=== SUPPLIED RECORDS ===
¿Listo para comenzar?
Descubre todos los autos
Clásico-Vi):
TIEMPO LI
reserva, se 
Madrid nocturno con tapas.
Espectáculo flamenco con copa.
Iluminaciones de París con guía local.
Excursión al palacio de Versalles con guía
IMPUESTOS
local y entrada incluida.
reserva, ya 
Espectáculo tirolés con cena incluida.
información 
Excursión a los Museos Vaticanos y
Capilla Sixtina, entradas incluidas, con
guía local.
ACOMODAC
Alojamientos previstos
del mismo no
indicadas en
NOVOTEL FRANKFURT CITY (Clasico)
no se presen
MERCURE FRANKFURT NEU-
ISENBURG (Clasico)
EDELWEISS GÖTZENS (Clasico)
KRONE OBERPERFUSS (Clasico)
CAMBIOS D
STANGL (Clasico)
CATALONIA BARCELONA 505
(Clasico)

=== PROBLEM DETAILS ===
Above are the records; copy every line in them that holds the word "Excursión".

=== OUTPUT FOR THIS TASK ===
Excursión al palacio de Versalles con guía
Excursión a los Museos Vaticanos y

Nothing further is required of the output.